## Things to do
**a.** In the Henri Courtine profile, who beat Courtine in the semi-final of the 1956 World Judo Championships?
**b.** In the Henri Courtine profile, rewrite the part between "Medal record" and "French judoka (1930–2021)", inclusive, changing "Representing France" to "Competing for France".

Personal information
- Born: 11 May 1930 Paris, France
- Died: 20 February 2021 (aged 90)

Sport
- Sport: Judo
- Division(s): half-lightweight (60–66 kg)

Medal record
Men's Judo
Representing France
World Championships
| Bronze medal – third place | 1956 Tokyo | Open |
European Championships
| Gold medal – first place | 1962 Essen | -60 kg |

= Henri Courtine =

French judoka (1930–2021)

Henri Courtine (11 May 1930 – 20 February 2021) was a French judoka.

==Career==
He studied with Mikinosuke Kawaishi, and his assistant, Shozo Awazu. He received a bronze medal at the 1956 World Judo Championships in Tokyo, shared with Anton Geesink, after losing the semi-final to winner Shokichi Natsui. He was three times individual European champion (1952, 1958 and 1959), and four times with the French team (1952, 1954, 1955 and 1956). He served as sports director of the International Judo Federation (IJF) from 1979 to 1987.

## Material provided
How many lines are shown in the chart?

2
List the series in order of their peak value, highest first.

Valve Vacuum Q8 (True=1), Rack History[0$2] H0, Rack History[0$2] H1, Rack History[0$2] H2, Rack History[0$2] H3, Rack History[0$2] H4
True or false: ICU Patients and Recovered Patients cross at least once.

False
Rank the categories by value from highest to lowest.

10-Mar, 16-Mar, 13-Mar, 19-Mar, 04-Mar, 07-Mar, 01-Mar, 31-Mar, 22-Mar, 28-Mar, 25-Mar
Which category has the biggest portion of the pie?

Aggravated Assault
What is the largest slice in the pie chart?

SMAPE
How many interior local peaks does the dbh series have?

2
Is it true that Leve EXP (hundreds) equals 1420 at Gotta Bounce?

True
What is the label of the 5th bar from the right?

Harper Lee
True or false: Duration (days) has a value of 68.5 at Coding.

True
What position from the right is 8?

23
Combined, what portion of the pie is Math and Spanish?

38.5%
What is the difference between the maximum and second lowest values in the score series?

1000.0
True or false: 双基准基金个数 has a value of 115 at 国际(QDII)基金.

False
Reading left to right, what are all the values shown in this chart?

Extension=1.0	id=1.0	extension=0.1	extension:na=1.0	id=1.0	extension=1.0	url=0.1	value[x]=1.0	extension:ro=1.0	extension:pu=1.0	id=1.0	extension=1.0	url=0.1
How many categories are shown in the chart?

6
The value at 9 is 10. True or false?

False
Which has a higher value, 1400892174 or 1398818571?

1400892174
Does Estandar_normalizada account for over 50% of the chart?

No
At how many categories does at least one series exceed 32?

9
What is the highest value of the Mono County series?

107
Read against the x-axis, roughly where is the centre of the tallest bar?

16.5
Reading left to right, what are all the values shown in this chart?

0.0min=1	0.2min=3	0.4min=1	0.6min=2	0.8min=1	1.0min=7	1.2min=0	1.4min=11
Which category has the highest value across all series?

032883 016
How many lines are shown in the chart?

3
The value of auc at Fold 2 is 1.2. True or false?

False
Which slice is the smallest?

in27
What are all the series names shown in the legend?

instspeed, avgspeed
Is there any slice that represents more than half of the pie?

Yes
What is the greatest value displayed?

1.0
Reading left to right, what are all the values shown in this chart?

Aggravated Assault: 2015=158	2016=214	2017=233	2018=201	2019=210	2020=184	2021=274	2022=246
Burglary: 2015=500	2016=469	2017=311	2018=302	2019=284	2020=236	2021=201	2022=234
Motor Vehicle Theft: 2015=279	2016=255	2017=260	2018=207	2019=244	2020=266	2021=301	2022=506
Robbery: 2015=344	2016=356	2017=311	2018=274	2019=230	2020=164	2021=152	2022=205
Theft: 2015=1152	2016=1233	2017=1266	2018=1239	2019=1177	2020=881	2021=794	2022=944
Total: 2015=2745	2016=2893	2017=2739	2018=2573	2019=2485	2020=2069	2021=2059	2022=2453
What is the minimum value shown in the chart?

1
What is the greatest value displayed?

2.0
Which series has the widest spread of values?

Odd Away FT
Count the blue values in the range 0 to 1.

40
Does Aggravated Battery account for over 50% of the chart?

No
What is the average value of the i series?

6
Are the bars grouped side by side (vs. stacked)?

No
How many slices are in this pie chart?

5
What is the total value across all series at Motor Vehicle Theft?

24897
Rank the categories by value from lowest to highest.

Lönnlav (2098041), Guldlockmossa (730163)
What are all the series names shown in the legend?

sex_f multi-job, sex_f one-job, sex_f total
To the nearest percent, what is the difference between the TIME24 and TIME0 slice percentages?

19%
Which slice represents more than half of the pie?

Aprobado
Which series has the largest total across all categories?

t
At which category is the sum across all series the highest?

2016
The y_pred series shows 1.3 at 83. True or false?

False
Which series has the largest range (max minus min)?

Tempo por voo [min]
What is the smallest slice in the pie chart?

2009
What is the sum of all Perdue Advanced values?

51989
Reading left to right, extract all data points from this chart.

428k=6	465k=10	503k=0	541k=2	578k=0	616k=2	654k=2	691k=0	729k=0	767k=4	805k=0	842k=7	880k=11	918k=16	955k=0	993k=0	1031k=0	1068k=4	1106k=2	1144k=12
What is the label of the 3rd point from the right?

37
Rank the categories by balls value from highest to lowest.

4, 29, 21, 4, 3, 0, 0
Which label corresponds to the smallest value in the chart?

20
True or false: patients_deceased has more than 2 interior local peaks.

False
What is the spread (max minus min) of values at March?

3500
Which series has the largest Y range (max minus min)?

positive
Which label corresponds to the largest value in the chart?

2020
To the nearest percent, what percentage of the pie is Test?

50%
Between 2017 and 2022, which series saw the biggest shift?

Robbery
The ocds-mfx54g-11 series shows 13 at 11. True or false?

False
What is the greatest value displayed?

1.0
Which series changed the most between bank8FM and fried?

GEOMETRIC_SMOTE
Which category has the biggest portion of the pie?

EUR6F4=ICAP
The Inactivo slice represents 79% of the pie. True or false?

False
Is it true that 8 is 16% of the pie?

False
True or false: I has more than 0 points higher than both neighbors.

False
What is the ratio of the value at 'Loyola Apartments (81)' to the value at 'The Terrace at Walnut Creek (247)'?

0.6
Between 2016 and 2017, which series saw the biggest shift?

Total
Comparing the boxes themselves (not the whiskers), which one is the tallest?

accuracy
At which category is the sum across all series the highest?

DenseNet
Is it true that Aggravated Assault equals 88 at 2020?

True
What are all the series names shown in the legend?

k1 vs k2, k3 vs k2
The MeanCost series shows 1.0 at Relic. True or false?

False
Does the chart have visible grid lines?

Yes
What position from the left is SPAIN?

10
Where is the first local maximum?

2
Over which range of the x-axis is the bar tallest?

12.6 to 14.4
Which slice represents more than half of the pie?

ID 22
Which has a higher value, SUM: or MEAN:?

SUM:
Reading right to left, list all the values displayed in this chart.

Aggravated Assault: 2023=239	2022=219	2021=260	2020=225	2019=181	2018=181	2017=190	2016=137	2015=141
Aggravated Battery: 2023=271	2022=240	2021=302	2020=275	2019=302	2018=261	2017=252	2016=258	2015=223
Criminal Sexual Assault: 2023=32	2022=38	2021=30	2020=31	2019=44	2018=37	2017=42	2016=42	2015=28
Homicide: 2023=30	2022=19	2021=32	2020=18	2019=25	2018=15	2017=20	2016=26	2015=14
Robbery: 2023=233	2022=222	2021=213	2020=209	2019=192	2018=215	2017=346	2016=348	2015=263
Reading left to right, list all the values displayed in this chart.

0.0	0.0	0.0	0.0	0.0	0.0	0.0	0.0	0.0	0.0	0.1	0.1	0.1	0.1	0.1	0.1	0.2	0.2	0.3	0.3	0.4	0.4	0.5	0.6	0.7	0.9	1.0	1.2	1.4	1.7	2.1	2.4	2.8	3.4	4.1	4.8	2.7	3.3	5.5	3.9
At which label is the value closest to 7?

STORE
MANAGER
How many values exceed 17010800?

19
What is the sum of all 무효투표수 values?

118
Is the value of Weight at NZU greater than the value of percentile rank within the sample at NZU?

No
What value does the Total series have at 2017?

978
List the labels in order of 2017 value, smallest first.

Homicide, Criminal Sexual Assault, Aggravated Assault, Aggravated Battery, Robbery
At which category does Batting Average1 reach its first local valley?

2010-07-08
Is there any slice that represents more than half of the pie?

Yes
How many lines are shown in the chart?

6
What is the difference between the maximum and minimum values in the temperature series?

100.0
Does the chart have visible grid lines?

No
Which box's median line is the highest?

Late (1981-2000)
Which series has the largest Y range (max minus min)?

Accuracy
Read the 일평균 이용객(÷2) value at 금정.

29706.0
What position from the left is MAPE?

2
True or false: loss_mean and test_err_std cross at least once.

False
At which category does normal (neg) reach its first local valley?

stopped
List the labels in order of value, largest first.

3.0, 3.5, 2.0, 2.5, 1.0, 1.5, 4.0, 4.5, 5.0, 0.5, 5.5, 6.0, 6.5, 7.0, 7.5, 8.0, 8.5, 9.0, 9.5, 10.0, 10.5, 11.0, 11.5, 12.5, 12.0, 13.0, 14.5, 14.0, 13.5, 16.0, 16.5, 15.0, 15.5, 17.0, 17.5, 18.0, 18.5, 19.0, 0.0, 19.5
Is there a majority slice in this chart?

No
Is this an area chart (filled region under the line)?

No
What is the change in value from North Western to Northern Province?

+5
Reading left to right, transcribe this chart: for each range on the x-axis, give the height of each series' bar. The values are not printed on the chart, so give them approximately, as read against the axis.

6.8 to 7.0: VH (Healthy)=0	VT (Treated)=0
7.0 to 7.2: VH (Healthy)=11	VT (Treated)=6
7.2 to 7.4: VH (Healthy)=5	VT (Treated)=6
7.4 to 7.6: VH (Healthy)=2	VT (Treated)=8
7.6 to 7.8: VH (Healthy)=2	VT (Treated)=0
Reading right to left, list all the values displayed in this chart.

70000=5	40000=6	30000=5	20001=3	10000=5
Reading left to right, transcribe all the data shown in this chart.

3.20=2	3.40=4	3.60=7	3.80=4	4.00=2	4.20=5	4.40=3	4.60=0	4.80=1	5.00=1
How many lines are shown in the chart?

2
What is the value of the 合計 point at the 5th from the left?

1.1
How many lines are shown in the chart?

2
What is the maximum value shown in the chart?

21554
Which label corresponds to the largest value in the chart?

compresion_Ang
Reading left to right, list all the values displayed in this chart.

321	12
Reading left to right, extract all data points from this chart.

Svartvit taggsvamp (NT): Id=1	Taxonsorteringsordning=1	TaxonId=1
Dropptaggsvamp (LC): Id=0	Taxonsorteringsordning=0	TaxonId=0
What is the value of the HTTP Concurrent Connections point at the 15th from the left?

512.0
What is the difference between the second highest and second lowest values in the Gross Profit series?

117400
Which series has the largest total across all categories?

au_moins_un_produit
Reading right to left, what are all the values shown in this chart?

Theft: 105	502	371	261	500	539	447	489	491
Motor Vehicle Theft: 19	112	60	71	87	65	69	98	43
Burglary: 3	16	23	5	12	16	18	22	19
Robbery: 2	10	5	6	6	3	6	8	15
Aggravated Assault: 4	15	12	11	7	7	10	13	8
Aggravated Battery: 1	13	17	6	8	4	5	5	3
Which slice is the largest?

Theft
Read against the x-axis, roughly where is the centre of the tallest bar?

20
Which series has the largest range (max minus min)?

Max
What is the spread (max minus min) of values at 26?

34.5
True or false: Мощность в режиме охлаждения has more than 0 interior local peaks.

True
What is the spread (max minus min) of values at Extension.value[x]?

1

## Results
**a.** Shokichi Natsui, who went on to win the event.

**b.**
Medal record
Men's Judo
Competing for France
World Championships
| Bronze medal – third place | 1956 Tokyo | Open |
European Championships
| Gold medal – first place | 1962 Essen | -60 kg |

= Henri Courtine =

French judoka (1930–2021)